Pro-Beijing lawmaker Ann Chiang has said that she found that cats are the natural enemies of mice, following “extensive research.”
She expressed her discovery on an RTHK radio talk show on Friday. Earlier in the week, she raised a question at the Legislative Council proposing that squads of feral cats could be enlisted to catch mice in order to address Hong Kong’s rodent infestation problem.
“I have studied and studied – in the end, I realised many countries in the world believe that mice’s natural enemies are cats,” she said. Lawmaker Claudia Mo, who was also on the show, reacted with laughter.
“I have seen a report that said cats have a kind of smell, which mice don’t like.
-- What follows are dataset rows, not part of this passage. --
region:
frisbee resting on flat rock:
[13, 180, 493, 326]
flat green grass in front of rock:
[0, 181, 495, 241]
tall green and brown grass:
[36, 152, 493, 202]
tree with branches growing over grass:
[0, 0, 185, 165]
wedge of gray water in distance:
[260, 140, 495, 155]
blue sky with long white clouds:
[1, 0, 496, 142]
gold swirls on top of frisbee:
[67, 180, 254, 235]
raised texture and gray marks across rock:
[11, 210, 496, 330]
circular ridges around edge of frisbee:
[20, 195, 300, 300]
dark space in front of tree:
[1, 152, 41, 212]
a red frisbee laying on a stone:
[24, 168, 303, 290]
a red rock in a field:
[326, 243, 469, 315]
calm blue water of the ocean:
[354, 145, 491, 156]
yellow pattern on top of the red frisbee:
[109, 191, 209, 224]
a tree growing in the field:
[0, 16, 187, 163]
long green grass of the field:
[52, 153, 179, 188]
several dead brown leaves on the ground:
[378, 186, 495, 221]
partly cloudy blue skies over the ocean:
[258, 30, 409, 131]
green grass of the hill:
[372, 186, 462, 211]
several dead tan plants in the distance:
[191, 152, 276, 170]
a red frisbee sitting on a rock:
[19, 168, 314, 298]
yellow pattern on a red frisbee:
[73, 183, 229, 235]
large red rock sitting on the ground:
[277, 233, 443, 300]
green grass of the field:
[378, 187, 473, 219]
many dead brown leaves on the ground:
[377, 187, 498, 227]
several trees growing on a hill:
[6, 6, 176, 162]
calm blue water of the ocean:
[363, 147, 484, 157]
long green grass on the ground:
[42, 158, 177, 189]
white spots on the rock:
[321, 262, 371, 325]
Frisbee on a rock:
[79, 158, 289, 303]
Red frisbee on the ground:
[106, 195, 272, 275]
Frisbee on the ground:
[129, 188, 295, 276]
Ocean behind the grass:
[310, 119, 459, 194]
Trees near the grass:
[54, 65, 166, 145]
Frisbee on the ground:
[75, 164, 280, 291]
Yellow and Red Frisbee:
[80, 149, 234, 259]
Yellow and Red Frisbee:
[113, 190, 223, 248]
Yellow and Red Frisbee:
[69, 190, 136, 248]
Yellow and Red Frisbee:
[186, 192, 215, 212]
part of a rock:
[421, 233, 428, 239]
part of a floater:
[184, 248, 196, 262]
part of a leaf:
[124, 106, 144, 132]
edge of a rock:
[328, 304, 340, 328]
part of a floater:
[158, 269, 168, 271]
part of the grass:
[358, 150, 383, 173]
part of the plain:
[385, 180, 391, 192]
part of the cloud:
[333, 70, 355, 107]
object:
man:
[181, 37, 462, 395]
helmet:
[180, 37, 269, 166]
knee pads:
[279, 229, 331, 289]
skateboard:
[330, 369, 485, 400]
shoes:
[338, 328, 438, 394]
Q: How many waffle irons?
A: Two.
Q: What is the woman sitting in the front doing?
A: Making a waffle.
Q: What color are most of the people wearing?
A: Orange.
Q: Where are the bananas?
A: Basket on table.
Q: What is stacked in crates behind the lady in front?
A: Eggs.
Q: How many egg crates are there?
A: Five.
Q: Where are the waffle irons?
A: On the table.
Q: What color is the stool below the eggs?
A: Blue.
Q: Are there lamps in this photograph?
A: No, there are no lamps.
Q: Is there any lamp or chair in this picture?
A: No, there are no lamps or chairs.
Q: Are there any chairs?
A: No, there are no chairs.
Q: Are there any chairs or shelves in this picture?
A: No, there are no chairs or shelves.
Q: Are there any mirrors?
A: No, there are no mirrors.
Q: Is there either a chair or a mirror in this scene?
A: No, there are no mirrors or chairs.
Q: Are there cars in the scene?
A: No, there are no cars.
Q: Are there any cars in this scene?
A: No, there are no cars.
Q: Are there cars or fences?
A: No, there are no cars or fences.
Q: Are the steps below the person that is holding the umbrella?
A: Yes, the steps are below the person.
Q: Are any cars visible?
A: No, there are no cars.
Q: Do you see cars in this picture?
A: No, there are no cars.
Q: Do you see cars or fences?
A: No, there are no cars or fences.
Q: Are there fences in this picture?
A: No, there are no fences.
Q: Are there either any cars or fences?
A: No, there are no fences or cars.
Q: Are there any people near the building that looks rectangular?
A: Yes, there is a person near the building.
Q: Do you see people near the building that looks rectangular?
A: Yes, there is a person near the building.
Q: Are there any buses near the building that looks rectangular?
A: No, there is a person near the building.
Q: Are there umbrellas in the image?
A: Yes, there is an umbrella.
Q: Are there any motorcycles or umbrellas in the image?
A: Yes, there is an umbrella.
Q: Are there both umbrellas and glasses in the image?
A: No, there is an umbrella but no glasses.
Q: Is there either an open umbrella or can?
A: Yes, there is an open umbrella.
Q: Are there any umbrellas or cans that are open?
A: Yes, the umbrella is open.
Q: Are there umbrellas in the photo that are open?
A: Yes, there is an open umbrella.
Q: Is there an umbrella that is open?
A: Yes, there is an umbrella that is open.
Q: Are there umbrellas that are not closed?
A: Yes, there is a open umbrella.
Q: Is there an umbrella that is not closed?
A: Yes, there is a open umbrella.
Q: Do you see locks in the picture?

Also cats’ eyes are very powerful – cats can see a lot of things that humans can’t see at night – whatever moves, cats can catch the mice,” she added.
Chiang said she read that there have been programmes involving feral cat teams in Chicago and Washington DC, and a dog squad in Australia which can catch 200 mice in half an hour.
She suggested finding two to three back alleys to test the scheme.
Chiang is not the first to tackle the rodent infestation problem in her Kowloon West constituency.
Lawmaker Priscilla Leung, also of the constituency, earned the nickname “Rat Queen” as she was famous for organising an election publicity event in 2008 to catch mice.
On the radio programme, Chiang said she has known of the problem for a few years and found that “mice lifespans are getting longer and longer.”
She also said shops in wet markets have not been allowed to keep cats since 2006, and many cats have been killed since then, therefore the rodent infestation problem has been worsening.
Claudia Mo, also elected in Kowloon West, said that “everyone knows” mice reproduce quickly and cats catch mice: “There is no need for extensive research.”
Mo said the rodent infestation problem is seen in many districts, which some local residents claim is because of the MTR Sha Tin to Central Link construction project.
She did not agree with putting too much rat poison in places seriously affected by the problem, as it may cause concern for dog owners.